The review by Nogueira et al. makes clear that autoregulation research in stroke is still in its infancy however. 1 The available studies have a high heterogeneity in population and in methodology, and often have small sample sizes. Together, far too often this leads to inconclusive or even contradictory findings. How then should we move forward?
The small sample sizes may be overcome by retrospective, and prospective, pooling of data, with analyses of individual patient data. However, to do this, consistency in methodology and reporting is essential.

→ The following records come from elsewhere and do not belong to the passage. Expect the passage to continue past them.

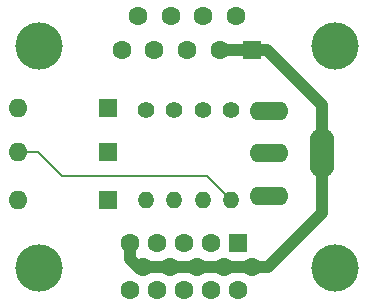
<source format=gbr>
%TF.GenerationSoftware,KiCad,Pcbnew,8.0.4*%
%TF.CreationDate,2024-08-07T16:27:42-04:00*%
%TF.ProjectId,C128VGA,43313238-5647-4412-9e6b-696361645f70,1.0*%
%TF.SameCoordinates,Original*%
%TF.FileFunction,Copper,L2,Bot*%
%TF.FilePolarity,Positive*%
%FSLAX46Y46*%
G04 Gerber Fmt 4.6, Leading zero omitted, Abs format (unit mm)*
G04 Created by KiCad (PCBNEW 8.0.4) date 2024-08-07 16:27:42*
%MOMM*%
%LPD*%
G01*
G04 APERTURE LIST*
%TA.AperFunction,ComponentPad*%
%ADD10O,3.300000X1.550000*%
%TD*%
%TA.AperFunction,ComponentPad*%
%ADD11O,2.100000X4.200000*%
%TD*%
%TA.AperFunction,ComponentPad*%
%ADD12C,1.400000*%
%TD*%
%TA.AperFunction,ComponentPad*%
%ADD13O,1.400000X1.400000*%
%TD*%
%TA.AperFunction,ComponentPad*%
%ADD14C,4.000000*%
%TD*%
%TA.AperFunction,ComponentPad*%
%ADD15R,1.600000X1.600000*%
%TD*%
%TA.AperFunction,ComponentPad*%
%ADD16C,1.600000*%
%TD*%
%TA.AperFunction,ComponentPad*%
%ADD17O,1.600000X1.600000*%
%TD*%
%TA.AperFunction,Conductor*%
%ADD18C,1.000000*%
%TD*%
%TA.AperFunction,Conductor*%
%ADD19C,0.200000*%
%TD*%
G04 APERTURE END LIST*
D10*
%TO.P,J2,1,In*%
%TO.N,MONO*%
X249817900Y-84302600D03*
X249817900Y-91465400D03*
X249817999Y-87858600D03*
D11*
%TO.P,J2,2,Ext*%
%TO.N,GND*%
X254318000Y-87858600D03*
%TD*%
D12*
%TO.P,R1,1*%
%TO.N,RED*%
X244221000Y-84201000D03*
D13*
%TO.P,R1,2*%
%TO.N,R*%
X244221000Y-91821000D03*
%TD*%
D14*
%TO.P,J9,0*%
%TO.N,N/C*%
X255397000Y-78816200D03*
X230397000Y-78816200D03*
D15*
%TO.P,J9,1,1*%
%TO.N,GND*%
X248437000Y-79116200D03*
D16*
%TO.P,J9,2,2*%
X245667000Y-79116200D03*
%TO.P,J9,3,3*%
%TO.N,RED*%
X242897000Y-79116200D03*
%TO.P,J9,4,4*%
%TO.N,GREEN*%
X240127000Y-79116200D03*
%TO.P,J9,5,5*%
%TO.N,BLUE*%
X237357000Y-79116200D03*
%TO.P,J9,6,6*%
%TO.N,INT*%
X247052000Y-76276200D03*
%TO.P,J9,7,7*%
%TO.N,MONO*%
X244282000Y-76276200D03*
%TO.P,J9,8,8*%
%TO.N,H*%
X241512000Y-76276200D03*
%TO.P,J9,9,9*%
%TO.N,V*%
X238742000Y-76276200D03*
%TD*%
D15*
%TO.P,D3,1,K*%
%TO.N,R*%
X236220000Y-84074000D03*
D17*
%TO.P,D3,2,A*%
%TO.N,Net-(D1-A)*%
X228600000Y-84074000D03*
%TD*%
D12*
%TO.P,R2,1*%
%TO.N,GREEN*%
X241808000Y-84201000D03*
D13*
%TO.P,R2,2*%
%TO.N,G*%
X241808000Y-91821000D03*
%TD*%
D12*
%TO.P,R3,1*%
%TO.N,BLUE*%
X239395000Y-84201000D03*
D13*
%TO.P,R3,2*%
%TO.N,B*%
X239395000Y-91821000D03*
%TD*%
D12*
%TO.P,R4,1*%
%TO.N,INT*%
X246634000Y-84201000D03*
D13*
%TO.P,R4,2*%
%TO.N,Net-(D1-A)*%
X246634000Y-91821000D03*
%TD*%
D14*
%TO.P,J17,0*%
%TO.N,N/C*%
X230397000Y-97554000D03*
X255397000Y-97554000D03*
D15*
%TO.P,J17,1*%
%TO.N,R*%
X247212000Y-95504000D03*
D16*
%TO.P,J17,2*%
%TO.N,G*%
X244922000Y-95504000D03*
%TO.P,J17,3*%
%TO.N,B*%
X242632000Y-95504000D03*
%TO.P,J17,4*%
%TO.N,unconnected-(J17-Pad4)*%
X240342000Y-95504000D03*
%TO.P,J17,5*%
%TO.N,GND*%
X238052000Y-95504000D03*
%TO.P,J17,6*%
X248357000Y-97484000D03*
%TO.P,J17,7*%
X246067000Y-97484000D03*
%TO.P,J17,8*%
X243777000Y-97484000D03*
%TO.P,J17,9*%
X241487000Y-97484000D03*
%TO.P,J17,10*%
X239197000Y-97484000D03*
%TO.P,J17,11*%
%TO.N,unconnected-(J17-Pad11)*%
X247212000Y-99464000D03*
%TO.P,J17,12*%
%TO.N,unconnected-(J17-Pad12)*%
X244922000Y-99464000D03*
%TO.P,J17,13*%
%TO.N,H*%
X242632000Y-99464000D03*
%TO.P,J17,14*%
%TO.N,V*%
X240342000Y-99464000D03*
%TO.P,J17,15*%
%TO.N,unconnected-(J17-Pad15)*%
X238052000Y-99464000D03*
%TD*%
D15*
%TO.P,D2,1,K*%
%TO.N,G*%
X236220000Y-87757000D03*
D17*
%TO.P,D2,2,A*%
%TO.N,Net-(D1-A)*%
X228600000Y-87757000D03*
%TD*%
D15*
%TO.P,D1,1,K*%
%TO.N,B*%
X236220000Y-91821000D03*
D17*
%TO.P,D1,2,A*%
%TO.N,Net-(D1-A)*%
X228600000Y-91821000D03*
%TD*%
D18*
%TO.N,GND*%
X254318000Y-92950800D02*
X249784800Y-97484000D01*
X254318000Y-87858600D02*
X254318000Y-92950800D01*
X249784800Y-97484000D02*
X248357000Y-97484000D01*
X254318000Y-83782400D02*
X254318000Y-87858600D01*
X249651800Y-79116200D02*
X254318000Y-83782400D01*
X248437000Y-79116200D02*
X249651800Y-79116200D01*
D19*
%TO.N,Net-(D1-A)*%
X232283000Y-89789000D02*
X230251000Y-87757000D01*
X230251000Y-87757000D02*
X228600000Y-87757000D01*
X244602000Y-89789000D02*
X232283000Y-89789000D01*
X246634000Y-91821000D02*
X244602000Y-89789000D01*
D18*
%TO.N,GND*%
X238052000Y-96828000D02*
X238052000Y-95504000D01*
X246067000Y-97484000D02*
X243777000Y-97484000D01*
X248357000Y-97484000D02*
X246067000Y-97484000D01*
X239197000Y-97484000D02*
X238708000Y-97484000D01*
X248437000Y-79116200D02*
X245667000Y-79116200D01*
X238708000Y-97484000D02*
X238052000Y-96828000D01*
%TO.N,MONO*%
X249817999Y-91465301D02*
X249817900Y-91465400D01*
%TO.N,GND*%
X241487000Y-97484000D02*
X239197000Y-97484000D01*
%TO.N,MONO*%
X249817900Y-87858501D02*
X249817999Y-87858600D01*
%TO.N,GND*%
X243777000Y-97484000D02*
X241487000Y-97484000D01*
%TD*%
M02*

</source>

For this, the paper by Simpson et al. is essential reading, and should even be required reading for everyone thinking of performing an autoregulation study in stroke. 14 This paper clearly explains the concept of autoregulation, how it can be measured, and how measurements can be analyzed. This will aid in improving study design. 14
Harmonizing methodology and reporting of outcomes will be the next step to advance research. This is not easy when there is no accepted single gold standard method to measure autoregulation in the field. But we do not have to wait for this gold standard to be chosen or developed. In fact, several gold standards are already available. A gold standard has to be no more or no less than a universally applied method that allows comparison. It does not have to be perfect or beyond scrutiny, it just has to be applied according to the same standards in different settings. 15
For example, each new study on autoregulation in stroke could collect 10 min of supine baseline data, free of artefacts, with continuous beat-to-beat blood pressure, end-tidal CO2, and Transcranial Doppler blood velocity in the middle cerebral artery, and store these data for future exchange. This will make it possible to combine datasets from various studies, where data have been collected according to the same, strict protocol. In the next step, all these data can be analyzed with a rigorously applied single method. In this way, data from different centers and patient populations can be directly compared. This process can be repeated for several different methods. 16 As a next step, in addition to the supine, resting data, a universally accepted protocol to challenge autoregulation (e.g. to induce blood pressure changes, or PaCO2 changes) can be adopted in the same fashion.
We have previously shown that a consensus paper outlining methodology and analysis can help to harmonize study protocols, and reporting of results in journals, 17 thus reducing heterogeneity. 18 Efforts are underway to update and expand this consensus paper. Hopefully, this will improve the quality of autoregulation research in stroke and translate to better quality of care.
Footnotes
Declaration of conflicting interests: The author(s) declared the following potential conflicts of interest with respect to the research, authorship, and/or publication of this article: Dr. Claassen is associate editor for JCBFM, and has served on the board of CARNet, the cerebral autoregulation research network.
Funding: The author(s) received no financial support for the research, authorship, and/or publication of this article.